Cut
- print ad promoting Cut
- Agency: Grey London
- Client: Women's Aid
- Language: English
- Running time: 120 seconds
- Release date(s): 6 April 2009 (cinema)
- Directed by: Joe Wright
- Music by: "Vengeance Drools" by Clark
- Starring: Keira Knightley;
- Production company: DAB Hand Media
- Produced by: Dominic Delaney
- Country: United Kingdom
- Official website: http://www.womensaid.org.uk/

= Cut (advertisement) =

Cut is a British advertising campaign launched in 2009 by the charitable organisation Women's Aid to promote awareness of domestic violence.
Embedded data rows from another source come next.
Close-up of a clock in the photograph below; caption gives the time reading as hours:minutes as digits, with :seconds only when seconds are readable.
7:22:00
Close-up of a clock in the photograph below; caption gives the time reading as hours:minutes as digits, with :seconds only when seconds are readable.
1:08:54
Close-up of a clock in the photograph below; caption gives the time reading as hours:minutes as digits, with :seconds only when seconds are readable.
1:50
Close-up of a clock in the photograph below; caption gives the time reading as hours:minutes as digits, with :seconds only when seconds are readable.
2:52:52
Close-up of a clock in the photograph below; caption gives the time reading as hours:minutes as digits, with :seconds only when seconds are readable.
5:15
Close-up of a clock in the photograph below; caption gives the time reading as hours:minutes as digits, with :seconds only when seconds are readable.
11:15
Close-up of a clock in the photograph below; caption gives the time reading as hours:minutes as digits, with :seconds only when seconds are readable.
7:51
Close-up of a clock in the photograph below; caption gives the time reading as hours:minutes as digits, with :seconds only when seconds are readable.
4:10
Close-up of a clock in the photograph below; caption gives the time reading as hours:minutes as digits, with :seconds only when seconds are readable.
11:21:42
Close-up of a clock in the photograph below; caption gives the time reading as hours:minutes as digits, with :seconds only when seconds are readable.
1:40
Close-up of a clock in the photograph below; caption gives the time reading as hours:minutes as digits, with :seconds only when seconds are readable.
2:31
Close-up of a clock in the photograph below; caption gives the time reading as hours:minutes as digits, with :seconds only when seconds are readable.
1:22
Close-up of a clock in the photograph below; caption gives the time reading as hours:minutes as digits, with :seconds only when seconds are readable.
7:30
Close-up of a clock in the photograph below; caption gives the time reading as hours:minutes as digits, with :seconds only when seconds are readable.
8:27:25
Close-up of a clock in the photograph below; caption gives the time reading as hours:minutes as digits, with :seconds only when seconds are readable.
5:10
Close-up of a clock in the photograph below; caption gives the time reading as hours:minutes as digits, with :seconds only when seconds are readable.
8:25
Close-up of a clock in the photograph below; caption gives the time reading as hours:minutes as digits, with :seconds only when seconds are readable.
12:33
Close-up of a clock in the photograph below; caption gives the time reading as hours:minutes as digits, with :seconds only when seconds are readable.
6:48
The campaign was created by advertising agency Grey London, and centres on a 120-second commercial starring Keira Knightley. The commercial was supported by poster and online components. Cut was directed by Joe Wright and produced by Dominic Delaney. Post-production work was handled by Big Buoy and Prime Focus. The campaign drew a significant amount of media attention, especially after advertising approval body Clearcast prohibited the short film from appearing on even post-watershed television, due to several particularly violent scenes. The title of the piece refers to the filmmaking practice of cutting.

==Sequence==
Cut opens with a young actress, played by Keira Knightley, leaving the set after a day's work. The actress drives home, wiping off her make-up in the car. When she arrives at her apartment, she calls to her boyfriend before finding a shattered mirror and a trail of blood across the floor into the kitchen. When she turns around, she sees her boyfriend's knuckles are bloodied and offers him a towel. He snaps it out of her hand. He then asks about the scenes with the leading man and whether her scenes with him "felt real". He cuts off her reply by throwing the towel back in her face and, when she tries to protest, strikes her to the ground and proceeds to yank her hair and kick her several times in the chest. The camera zooms out to reveal that the room is an otherwise empty set. The tagline "Isn't it time someone called Cut?" appears, followed by the statistic that two women die as a result of domestic abuse each week, and a request for a donation of £2 a month.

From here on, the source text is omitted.